No leader can implement a strategy by themselves. You need supporters to make it happen. You need a movement, a critical mass of people who will champion the change on the frontline. We use a mobilisation process that is broken into 6 stages.
Here are the last 3 stages:
4/ Building Commitment
Some leaders don’t understand the importance of engaging with their strategic population, and as a consequence, they fail to garner support and end up with their strategy sidelined.
I define a strategic population as the group of people critical in breaking the current paradigm and allowing the change to happen. Conversely, if they are not engaged and mobilised, they can block the change required.
These are the people who will have a high impact on the success of your strategy. This population can be at any level and across any function in the organisation. The strategic population will change over time as you move from the status quo ‘As-Is’to the desired future state ‘To-Be’.
You can build commitment by identifying who your strategic population is and involving them as early as possible in the strategy development. Doing this will maximise the chances of implementing a winning strategy.
We use the KUBA process to initiate change and help people get on board.
KNOW: People need to KNOW what they are supposed to do, what you are trying to achieve, what they need to do and what’s in it for them.
UNDERSTAND: Make sure people UNDERSTAND what you expect from them.
BELIEVE: Help them BELIEVE they can do it and that their input is important.
ACT: Only when you have these in place will people take ACTION! Now your strategic population will be proactive, engaged, collaborative, and willing to provide the discretionary effort needed to get change happening.
5/ Stay on Track
How to Keep your Strategy Implementation from Derailing
It’s easy to set and forget a strategy. Monitoring financial results is not always an adequate indicator of the success of your strategy implementation. This is a lag performance indicator that doesn’t measure the effectiveness of a strategy. Many other factors impact financial results, like a competitor going out of business or changes in government regulations.
“If you can’t measure it, you can’t manage it” – Lord Kelvin
You need to understand how things are tracking and be alert to factors that may derail the strategy and impact the change. Establish formal and informal monitoring of progress and the key measures of success up front.
Stay abreast of how people feel, paying particular attention to your strategic population. Keep checking the temperature – this isn’t just about performance management but learning and supporting. Everybody’s on the same train; everyone’s going through the change, and everyone will respond differently.
Consider measurement as setting up an early warning system. Just like radar, invented to provide an early warning to fighter pilots in the Battle of Britain, so they could get into the sky and be waiting for the enemy before they arrived. Forewarned is forearmed!
6/ Manage the Squeaky Wheels
Don’t let them side-track you!
Ever wondered where the term ‘squeaky wheel’ comes from? It refers to horse and buggy days when wagon wheels needed to be greased so they would turn more smoothly. If they weren’t, they would start to squeak or squeal = annoying!!

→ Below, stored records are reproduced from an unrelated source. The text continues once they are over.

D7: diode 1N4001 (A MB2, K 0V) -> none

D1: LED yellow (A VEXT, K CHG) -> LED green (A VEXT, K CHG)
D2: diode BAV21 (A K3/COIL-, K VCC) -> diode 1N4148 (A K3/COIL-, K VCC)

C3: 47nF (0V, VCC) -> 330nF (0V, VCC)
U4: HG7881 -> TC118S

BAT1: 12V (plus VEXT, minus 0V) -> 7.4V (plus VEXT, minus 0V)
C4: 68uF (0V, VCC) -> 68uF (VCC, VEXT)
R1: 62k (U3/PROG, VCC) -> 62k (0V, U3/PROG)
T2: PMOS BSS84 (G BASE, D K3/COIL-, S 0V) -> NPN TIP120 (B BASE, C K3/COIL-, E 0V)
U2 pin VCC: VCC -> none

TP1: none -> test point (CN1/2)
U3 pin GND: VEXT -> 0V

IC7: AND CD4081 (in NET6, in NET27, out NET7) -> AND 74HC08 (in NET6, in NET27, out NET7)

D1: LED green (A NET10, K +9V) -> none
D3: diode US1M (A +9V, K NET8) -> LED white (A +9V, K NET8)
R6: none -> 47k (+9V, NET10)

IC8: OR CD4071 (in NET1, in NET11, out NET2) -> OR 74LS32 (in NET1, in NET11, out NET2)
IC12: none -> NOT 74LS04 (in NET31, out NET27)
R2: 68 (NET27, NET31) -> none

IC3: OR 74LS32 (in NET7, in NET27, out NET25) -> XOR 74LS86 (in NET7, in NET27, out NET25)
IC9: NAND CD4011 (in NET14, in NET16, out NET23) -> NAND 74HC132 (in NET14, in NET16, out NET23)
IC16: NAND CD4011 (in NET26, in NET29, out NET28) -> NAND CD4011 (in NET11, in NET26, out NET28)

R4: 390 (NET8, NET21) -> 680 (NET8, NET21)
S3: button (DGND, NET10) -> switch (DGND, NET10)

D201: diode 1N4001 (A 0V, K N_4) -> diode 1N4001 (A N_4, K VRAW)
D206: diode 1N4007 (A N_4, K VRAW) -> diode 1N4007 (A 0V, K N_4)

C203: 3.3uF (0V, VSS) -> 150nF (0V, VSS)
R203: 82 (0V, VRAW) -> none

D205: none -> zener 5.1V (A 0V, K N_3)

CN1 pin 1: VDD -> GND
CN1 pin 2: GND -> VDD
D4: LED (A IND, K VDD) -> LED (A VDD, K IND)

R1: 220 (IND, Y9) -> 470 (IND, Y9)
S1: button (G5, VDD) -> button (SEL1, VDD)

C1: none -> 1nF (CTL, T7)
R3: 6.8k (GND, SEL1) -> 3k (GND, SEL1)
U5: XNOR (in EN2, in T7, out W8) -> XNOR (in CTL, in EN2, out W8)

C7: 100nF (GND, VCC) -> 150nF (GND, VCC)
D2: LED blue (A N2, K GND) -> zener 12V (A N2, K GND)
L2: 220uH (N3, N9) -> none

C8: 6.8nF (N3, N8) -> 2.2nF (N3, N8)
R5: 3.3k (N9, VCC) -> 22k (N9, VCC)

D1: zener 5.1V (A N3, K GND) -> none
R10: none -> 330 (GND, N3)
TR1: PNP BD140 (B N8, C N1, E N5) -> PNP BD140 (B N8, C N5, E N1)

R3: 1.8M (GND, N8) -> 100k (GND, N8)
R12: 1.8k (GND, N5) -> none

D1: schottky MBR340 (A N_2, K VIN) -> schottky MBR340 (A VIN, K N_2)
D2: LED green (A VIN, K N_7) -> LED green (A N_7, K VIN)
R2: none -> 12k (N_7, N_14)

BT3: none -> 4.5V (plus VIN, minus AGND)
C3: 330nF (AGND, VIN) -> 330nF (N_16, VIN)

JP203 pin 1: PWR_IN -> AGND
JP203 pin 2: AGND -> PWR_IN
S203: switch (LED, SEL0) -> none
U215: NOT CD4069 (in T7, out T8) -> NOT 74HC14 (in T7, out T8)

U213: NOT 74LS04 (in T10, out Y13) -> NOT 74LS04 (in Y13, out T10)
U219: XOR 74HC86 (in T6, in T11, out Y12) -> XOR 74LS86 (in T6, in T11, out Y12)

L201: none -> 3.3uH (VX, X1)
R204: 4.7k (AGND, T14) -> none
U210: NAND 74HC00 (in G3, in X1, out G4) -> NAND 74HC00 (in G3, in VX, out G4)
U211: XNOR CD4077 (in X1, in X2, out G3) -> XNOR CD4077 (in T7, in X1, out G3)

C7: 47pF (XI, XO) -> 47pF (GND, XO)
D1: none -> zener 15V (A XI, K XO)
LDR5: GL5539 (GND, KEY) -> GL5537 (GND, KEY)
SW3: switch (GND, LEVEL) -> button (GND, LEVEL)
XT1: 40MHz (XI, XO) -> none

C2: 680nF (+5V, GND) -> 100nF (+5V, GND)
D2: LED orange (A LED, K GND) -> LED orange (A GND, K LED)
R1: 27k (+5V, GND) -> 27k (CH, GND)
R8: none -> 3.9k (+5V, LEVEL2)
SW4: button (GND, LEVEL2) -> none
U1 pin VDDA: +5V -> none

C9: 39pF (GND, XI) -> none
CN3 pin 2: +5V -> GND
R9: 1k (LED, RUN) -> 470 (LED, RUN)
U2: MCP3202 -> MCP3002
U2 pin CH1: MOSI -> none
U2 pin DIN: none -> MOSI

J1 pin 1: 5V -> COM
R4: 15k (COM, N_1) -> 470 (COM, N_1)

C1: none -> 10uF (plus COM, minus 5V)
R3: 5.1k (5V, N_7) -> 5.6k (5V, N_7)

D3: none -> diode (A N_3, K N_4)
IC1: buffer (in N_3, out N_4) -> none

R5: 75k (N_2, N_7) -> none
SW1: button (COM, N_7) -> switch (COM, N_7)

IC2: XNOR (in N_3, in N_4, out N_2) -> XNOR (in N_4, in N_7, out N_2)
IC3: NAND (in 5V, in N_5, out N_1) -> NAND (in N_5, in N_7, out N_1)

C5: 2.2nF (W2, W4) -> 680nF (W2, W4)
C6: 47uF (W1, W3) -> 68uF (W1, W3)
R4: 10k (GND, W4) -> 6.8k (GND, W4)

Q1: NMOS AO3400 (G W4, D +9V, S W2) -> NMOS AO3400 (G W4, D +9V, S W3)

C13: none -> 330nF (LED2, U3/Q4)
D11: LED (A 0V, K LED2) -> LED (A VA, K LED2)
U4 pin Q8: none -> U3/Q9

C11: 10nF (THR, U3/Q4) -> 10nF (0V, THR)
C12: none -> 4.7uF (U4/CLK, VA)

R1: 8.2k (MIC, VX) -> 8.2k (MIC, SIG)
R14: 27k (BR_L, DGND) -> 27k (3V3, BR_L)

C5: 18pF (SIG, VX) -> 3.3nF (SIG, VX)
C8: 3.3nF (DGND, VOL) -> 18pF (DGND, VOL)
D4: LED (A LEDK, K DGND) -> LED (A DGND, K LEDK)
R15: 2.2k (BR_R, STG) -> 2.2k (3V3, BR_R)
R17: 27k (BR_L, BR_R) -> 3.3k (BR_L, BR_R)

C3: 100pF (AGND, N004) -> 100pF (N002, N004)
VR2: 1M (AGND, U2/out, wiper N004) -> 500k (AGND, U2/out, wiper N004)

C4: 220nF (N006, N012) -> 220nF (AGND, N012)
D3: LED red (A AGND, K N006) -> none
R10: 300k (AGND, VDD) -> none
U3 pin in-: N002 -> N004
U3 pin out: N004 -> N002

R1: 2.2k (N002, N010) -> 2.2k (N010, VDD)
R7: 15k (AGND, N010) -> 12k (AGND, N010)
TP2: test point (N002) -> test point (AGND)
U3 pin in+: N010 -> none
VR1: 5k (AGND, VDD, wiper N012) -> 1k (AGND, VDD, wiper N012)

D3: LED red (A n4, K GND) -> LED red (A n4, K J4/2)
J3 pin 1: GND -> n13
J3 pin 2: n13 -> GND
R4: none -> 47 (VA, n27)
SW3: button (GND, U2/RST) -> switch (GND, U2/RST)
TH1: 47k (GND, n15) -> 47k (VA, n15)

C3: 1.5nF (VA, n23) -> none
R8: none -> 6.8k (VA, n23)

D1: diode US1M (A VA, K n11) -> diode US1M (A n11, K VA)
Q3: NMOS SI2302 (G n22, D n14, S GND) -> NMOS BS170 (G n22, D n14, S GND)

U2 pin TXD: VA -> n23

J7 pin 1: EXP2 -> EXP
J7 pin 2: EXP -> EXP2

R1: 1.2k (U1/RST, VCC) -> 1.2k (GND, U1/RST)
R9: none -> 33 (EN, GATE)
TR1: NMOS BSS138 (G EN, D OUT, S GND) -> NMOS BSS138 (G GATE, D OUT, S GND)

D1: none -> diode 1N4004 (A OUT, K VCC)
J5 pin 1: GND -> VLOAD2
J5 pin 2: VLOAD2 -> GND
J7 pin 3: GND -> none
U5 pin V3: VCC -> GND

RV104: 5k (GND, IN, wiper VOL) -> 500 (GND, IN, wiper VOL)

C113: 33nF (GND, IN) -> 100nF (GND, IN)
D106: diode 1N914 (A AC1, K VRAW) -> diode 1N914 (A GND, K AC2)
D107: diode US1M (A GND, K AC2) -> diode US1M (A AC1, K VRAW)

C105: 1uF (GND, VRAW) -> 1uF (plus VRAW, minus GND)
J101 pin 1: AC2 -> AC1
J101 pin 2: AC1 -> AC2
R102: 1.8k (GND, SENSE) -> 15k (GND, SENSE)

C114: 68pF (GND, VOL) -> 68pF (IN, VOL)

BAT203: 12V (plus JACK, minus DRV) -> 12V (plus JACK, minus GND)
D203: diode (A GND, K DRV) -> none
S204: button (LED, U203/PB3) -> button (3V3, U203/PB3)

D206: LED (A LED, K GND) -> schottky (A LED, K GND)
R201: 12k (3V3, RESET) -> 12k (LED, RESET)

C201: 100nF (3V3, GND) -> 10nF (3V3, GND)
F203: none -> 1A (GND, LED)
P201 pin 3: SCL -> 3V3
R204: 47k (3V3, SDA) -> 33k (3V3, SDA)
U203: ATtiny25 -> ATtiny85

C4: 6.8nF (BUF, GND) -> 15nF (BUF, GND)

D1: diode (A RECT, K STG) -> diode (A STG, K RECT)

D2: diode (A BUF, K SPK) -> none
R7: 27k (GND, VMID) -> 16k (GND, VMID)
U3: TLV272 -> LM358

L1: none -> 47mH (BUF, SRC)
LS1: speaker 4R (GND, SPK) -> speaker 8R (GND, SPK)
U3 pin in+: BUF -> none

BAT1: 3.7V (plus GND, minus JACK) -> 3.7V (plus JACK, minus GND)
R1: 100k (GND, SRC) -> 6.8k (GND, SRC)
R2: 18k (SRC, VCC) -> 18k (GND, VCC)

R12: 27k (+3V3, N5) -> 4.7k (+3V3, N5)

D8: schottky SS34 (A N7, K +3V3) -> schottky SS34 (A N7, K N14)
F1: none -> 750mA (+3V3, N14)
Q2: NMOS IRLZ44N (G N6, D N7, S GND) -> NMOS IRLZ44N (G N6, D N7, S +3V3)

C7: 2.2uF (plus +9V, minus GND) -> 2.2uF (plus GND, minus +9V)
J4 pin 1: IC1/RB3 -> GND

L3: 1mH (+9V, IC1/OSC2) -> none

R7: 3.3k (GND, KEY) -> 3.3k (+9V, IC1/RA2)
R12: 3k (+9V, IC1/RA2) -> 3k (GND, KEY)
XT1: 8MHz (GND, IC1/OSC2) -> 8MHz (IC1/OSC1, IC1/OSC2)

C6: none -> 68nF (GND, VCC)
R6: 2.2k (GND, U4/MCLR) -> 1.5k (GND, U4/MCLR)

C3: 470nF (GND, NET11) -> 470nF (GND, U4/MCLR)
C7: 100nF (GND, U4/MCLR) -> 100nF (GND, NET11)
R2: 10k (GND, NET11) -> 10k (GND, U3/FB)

Similarly, squawking or complaining people tend to get more attention than the non-complainers. They are like a squeaky wheel! They get the “grease,” i.e., attention.
When mobilising people within your business to implement the strategy, it is critical to deal with the ‘squeaky wheels’ as soon as possible.
It’s best to have a clear understanding of what their objections and barriers are and find out what is required to motivate people to change their behaviours. Find a benefit to them and get them onside to become an ally, or better still, a cheerleader who helps bring your strategy to fruition.
Three key questions to ask:
- Do they understand why change is necessary?
- Do they know what their role will be?
- Do they have the capability to carry the role out?
Some will refuse to change behaviours or support the strategy despite your best attempts to address their concerns and get them on board. Tackling this head-on and upfront as you develop the strategy provides the opportunity to either help them adjust or make it clear they may need to look for a job elsewhere.
You can’t afford to continue down the road with squeaky wheels; they cause wear and tear on the rest of the vehicle and slow the journey down.